3rd Chief Justice of the Minnesota Territorial Supreme Court
- In office August 1852 – April 1853 Serving with Jerome Fuller
- Appointed by: Millard Fillmore
- Preceded by: Aaron Goodrich
- Succeeded by: William H. Welch

Personal details
- Born: September 18, 1802 Brunswick, New York, USA
- Died: March 1874 (aged 71) New York City, New York, USA
- Cause of death: Bright's disease
- Alma mater: Yale University

Military service
- Allegiance: United States of America Union
- Branch/service: United States Army Union Army
- Rank: Major
- Battles/wars: American Civil War

= Henry Z. Hayner =

American lawyer

Henry Zachariah Hayner (September 18, 1802 – March 1874) was a lawyer, member of the New York State Assembly (1846) and chief justice of the Minnesota Territorial Supreme Court (1852–1853).

==Life and career==

Hayner was born in Brunswick, New York in 1802 to Zachariah and Eve Hayner (née Clum). He studied at the Hopkins Academy in Hadley, Massachusetts before enrolling at Yale University, graduating in 1826. He then moved to Troy, New York where he read law and was admitted to the bar in 1830. In 1846 he represented Rensselaer County, New York in the 69th New York State Legislature.

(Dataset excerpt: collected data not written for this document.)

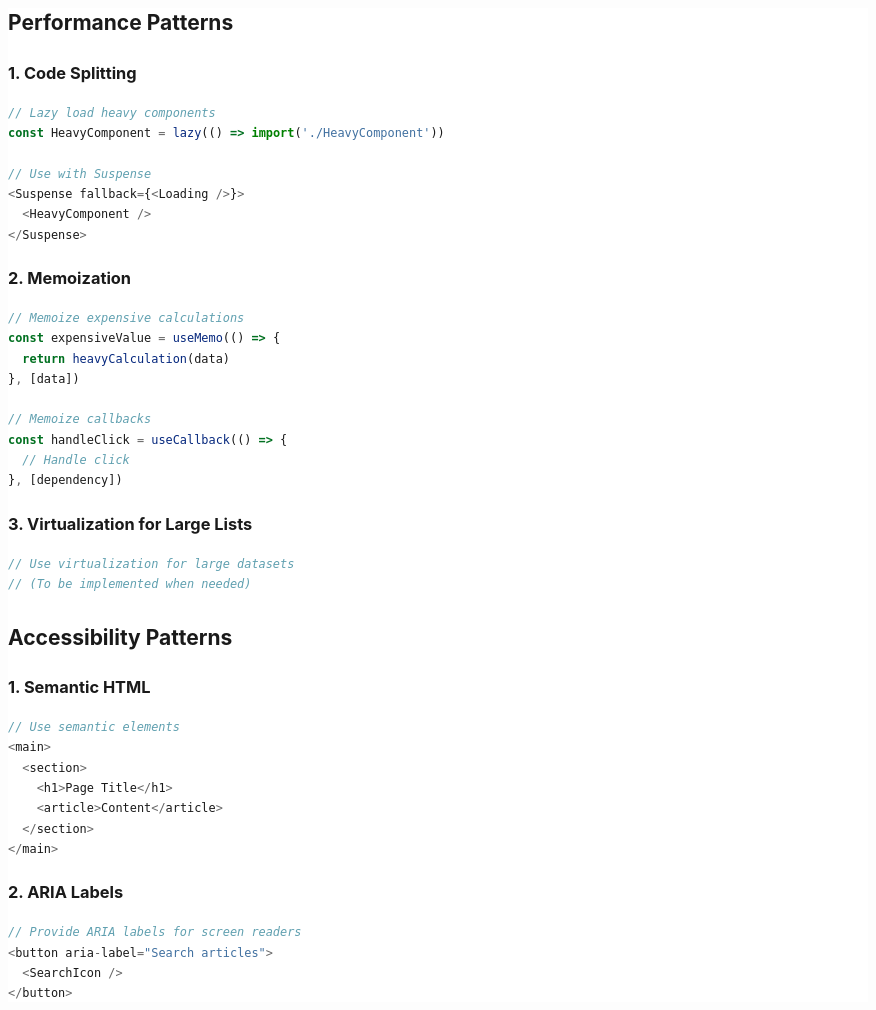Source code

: ## Performance Patterns

### 1. Code Splitting
```typescript
// Lazy load heavy components
const HeavyComponent = lazy(() => import('./HeavyComponent'))

// Use with Suspense
<Suspense fallback={<Loading />}>
  <HeavyComponent />
</Suspense>
```

### 2. Memoization
```typescript
// Memoize expensive calculations
const expensiveValue = useMemo(() => {
  return heavyCalculation(data)
}, [data])

// Memoize callbacks
const handleClick = useCallback(() => {
  // Handle click
}, [dependency])
```

### 3. Virtualization for Large Lists
```typescript
// Use virtualization for large datasets
// (To be implemented when needed)
```

## Accessibility Patterns

### 1. Semantic HTML
```typescript
// Use semantic elements
<main>
  <section>
    <h1>Page Title</h1>
    <article>Content</article>
  </section>
</main>
```

### 2. ARIA Labels
```typescript
// Provide ARIA labels for screen readers
<button aria-label="Search articles">
  <SearchIcon />
</button>
```
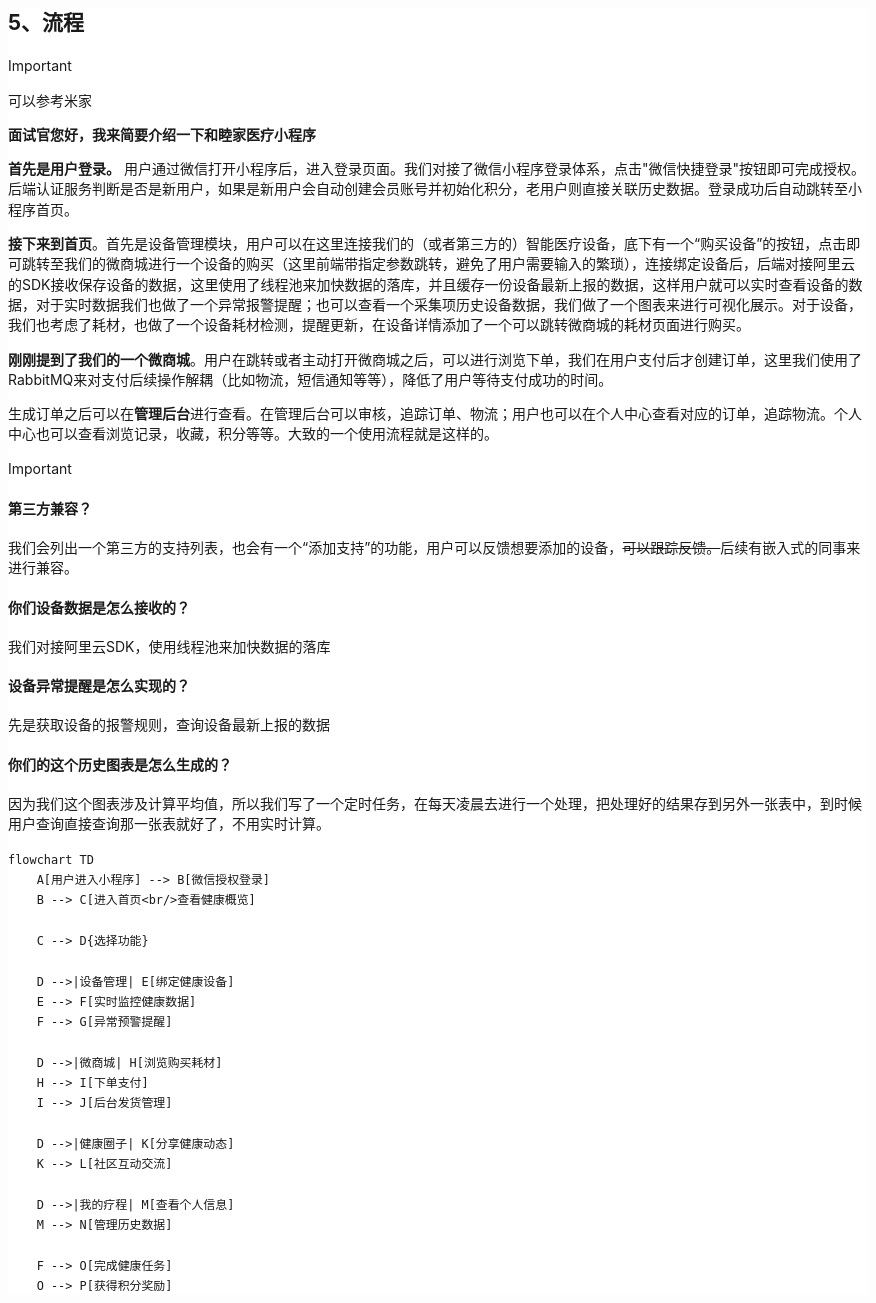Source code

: 

## 5、流程

> [!important]
>
> 可以参考米家

**面试官您好，我来简要介绍一下和睦家医疗小程序**

**首先是用户登录。** 用户通过微信打开小程序后，进入登录页面。我们对接了微信小程序登录体系，点击"微信快捷登录"按钮即可完成授权。后端认证服务判断是否是新用户，如果是新用户会自动创建会员账号并初始化积分，老用户则直接关联历史数据。登录成功后自动跳转至小程序首页。

**接下来到首页**。首先是设备管理模块，用户可以在这里连接我们的（或者第三方的）智能医疗设备，底下有一个“购买设备”的按钮，点击即可跳转至我们的微商城进行一个设备的购买（这里前端带指定参数跳转，避免了用户需要输入的繁琐），连接绑定设备后，后端对接阿里云的SDK接收保存设备的数据，这里使用了线程池来加快数据的落库，并且缓存一份设备最新上报的数据，这样用户就可以实时查看设备的数据，对于实时数据我们也做了一个异常报警提醒；也可以查看一个采集项历史设备数据，我们做了一个图表来进行可视化展示。对于设备，我们也考虑了耗材，也做了一个设备耗材检测，提醒更新，在设备详情添加了一个可以跳转微商城的耗材页面进行购买。

**刚刚提到了我们的一个微商城**。用户在跳转或者主动打开微商城之后，可以进行浏览下单，我们在用户支付后才创建订单，这里我们使用了RabbitMQ来对支付后续操作解耦（比如物流，短信通知等等），降低了用户等待支付成功的时间。

生成订单之后可以在**管理后台**进行查看。在管理后台可以审核，追踪订单、物流；用户也可以在个人中心查看对应的订单，追踪物流。个人中心也可以查看浏览记录，收藏，积分等等。大致的一个使用流程就是这样的。

> [!important]
>
> #### 第三方兼容？
>
> 我们会列出一个第三方的支持列表，也会有一个“添加支持”的功能，用户可以反馈想要添加的设备，~~可以跟踪反馈。~~后续有嵌入式的同事来进行兼容。
>
> #### 你们设备数据是怎么接收的？
>
> 我们对接阿里云SDK，使用线程池来加快数据的落库
>
> #### 设备异常提醒是怎么实现的？
>
> 先是获取设备的报警规则，查询设备最新上报的数据
>
> #### 你们的这个历史图表是怎么生成的？
>
> 因为我们这个图表涉及计算平均值，所以我们写了一个定时任务，在每天凌晨去进行一个处理，把处理好的结果存到另外一张表中，到时候用户查询直接查询那一张表就好了，不用实时计算。





```mermaid
flowchart TD
    A[用户进入小程序] --> B[微信授权登录]
    B --> C[进入首页<br/>查看健康概览]
    
    C --> D{选择功能}
    
    D -->|设备管理| E[绑定健康设备]
    E --> F[实时监控健康数据]
    F --> G[异常预警提醒]
    
    D -->|微商城| H[浏览购买耗材]
    H --> I[下单支付]
    I --> J[后台发货管理]
    
    D -->|健康圈子| K[分享健康动态]
    K --> L[社区互动交流]
    
    D -->|我的疗程| M[查看个人信息]
    M --> N[管理历史数据]
    
    F --> O[完成健康任务]
    O --> P[获得积分奖励]
```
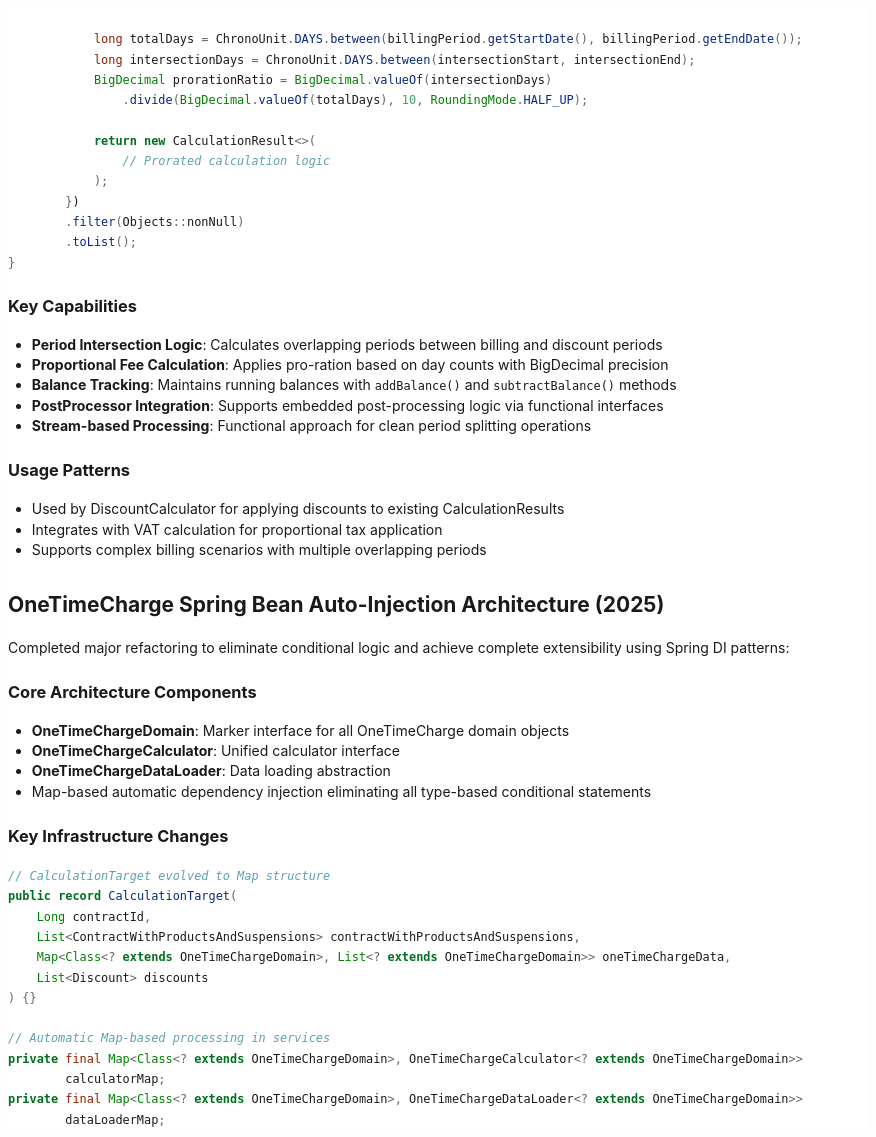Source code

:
 ```java

            long totalDays = ChronoUnit.DAYS.between(billingPeriod.getStartDate(), billingPeriod.getEndDate());
            long intersectionDays = ChronoUnit.DAYS.between(intersectionStart, intersectionEnd);
            BigDecimal prorationRatio = BigDecimal.valueOf(intersectionDays)
                .divide(BigDecimal.valueOf(totalDays), 10, RoundingMode.HALF_UP);

            return new CalculationResult<>(
                // Prorated calculation logic
            );
        })
        .filter(Objects::nonNull)
        .toList();
}
```

### Key Capabilities
- **Period Intersection Logic**: Calculates overlapping periods between billing and discount periods
- **Proportional Fee Calculation**: Applies pro-ration based on day counts with BigDecimal precision
- **Balance Tracking**: Maintains running balances with `addBalance()` and `subtractBalance()` methods
- **PostProcessor Integration**: Supports embedded post-processing logic via functional interfaces
- **Stream-based Processing**: Functional approach for clean period splitting operations

### Usage Patterns
- Used by DiscountCalculator for applying discounts to existing CalculationResults
- Integrates with VAT calculation for proportional tax application
- Supports complex billing scenarios with multiple overlapping periods

## OneTimeCharge Spring Bean Auto-Injection Architecture (2025)

Completed major refactoring to eliminate conditional logic and achieve complete extensibility using Spring DI patterns:

### Core Architecture Components
- **OneTimeChargeDomain**: Marker interface for all OneTimeCharge domain objects
- **OneTimeChargeCalculator<T extends OneTimeChargeDomain>**: Unified calculator interface
- **OneTimeChargeDataLoader<T extends OneTimeChargeDomain>**: Data loading abstraction
- Map-based automatic dependency injection eliminating all type-based conditional statements

### Key Infrastructure Changes
```java
// CalculationTarget evolved to Map structure
public record CalculationTarget(
    Long contractId,
    List<ContractWithProductsAndSuspensions> contractWithProductsAndSuspensions,
    Map<Class<? extends OneTimeChargeDomain>, List<? extends OneTimeChargeDomain>> oneTimeChargeData,
    List<Discount> discounts
) {}

// Automatic Map-based processing in services
private final Map<Class<? extends OneTimeChargeDomain>, OneTimeChargeCalculator<? extends OneTimeChargeDomain>>
        calculatorMap;
private final Map<Class<? extends OneTimeChargeDomain>, OneTimeChargeDataLoader<? extends OneTimeChargeDomain>>
        dataLoaderMap;
```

In August 1852 President Millard Fillmore nominated Hayner to the post of Chief Justice of the Minnesota Territorial Supreme Court after his recess appointment of Jerome Fuller expired. Hayner's nomination was promptly approved and he left for the Minnesota Territory. When he arrived in October 1852 it was too late to begin the fall term of the court leaving Hayner with little work to do. In April 1853 he was replaced when the newly elected President Franklin Pierce nominated William H. Welch to the position.

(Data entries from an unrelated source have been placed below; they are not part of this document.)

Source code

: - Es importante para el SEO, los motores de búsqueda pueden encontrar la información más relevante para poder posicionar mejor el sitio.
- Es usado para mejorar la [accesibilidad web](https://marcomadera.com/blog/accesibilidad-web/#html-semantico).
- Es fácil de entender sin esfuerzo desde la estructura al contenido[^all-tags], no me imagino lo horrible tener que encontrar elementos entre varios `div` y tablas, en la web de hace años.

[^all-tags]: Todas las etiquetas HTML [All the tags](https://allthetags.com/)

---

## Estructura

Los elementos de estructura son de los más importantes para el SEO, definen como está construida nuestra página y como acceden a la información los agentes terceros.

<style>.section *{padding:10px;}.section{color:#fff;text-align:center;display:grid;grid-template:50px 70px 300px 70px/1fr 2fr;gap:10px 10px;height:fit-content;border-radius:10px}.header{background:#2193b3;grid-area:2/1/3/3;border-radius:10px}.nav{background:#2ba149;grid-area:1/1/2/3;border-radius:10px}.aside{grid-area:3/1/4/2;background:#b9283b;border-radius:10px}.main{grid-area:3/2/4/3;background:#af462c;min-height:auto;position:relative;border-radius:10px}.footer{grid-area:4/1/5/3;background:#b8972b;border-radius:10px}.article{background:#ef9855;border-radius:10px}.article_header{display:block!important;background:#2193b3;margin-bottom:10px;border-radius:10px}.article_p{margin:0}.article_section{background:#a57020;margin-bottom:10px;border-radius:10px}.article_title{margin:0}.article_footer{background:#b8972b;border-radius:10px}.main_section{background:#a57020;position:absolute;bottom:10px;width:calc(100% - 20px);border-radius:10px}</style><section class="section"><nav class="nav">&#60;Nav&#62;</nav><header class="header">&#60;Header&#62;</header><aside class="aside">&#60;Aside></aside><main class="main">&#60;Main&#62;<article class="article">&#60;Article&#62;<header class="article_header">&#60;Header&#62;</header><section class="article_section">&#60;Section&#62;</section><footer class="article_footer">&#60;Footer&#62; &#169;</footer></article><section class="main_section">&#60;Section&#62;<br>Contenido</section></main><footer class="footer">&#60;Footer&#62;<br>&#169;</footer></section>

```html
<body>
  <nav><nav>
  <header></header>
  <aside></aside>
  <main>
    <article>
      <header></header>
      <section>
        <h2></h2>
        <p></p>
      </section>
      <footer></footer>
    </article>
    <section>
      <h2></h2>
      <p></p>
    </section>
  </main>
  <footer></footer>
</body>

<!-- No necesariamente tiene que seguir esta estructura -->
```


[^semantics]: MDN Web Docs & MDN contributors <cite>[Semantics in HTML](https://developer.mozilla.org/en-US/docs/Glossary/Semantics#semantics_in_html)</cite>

Hayner returned to New York and started a law practice in New York City. At the outbreak of the American Civil War he was commissioned as a Major and served on the staff of General John E. Wool and later as a Provost Marshal in Baltimore, Maryland and in New York City. After the war he pursued some mining interests in the western states and territories before falling ill and returning to New York City.

Hayner died in March 1874 from bright's disease in New York City.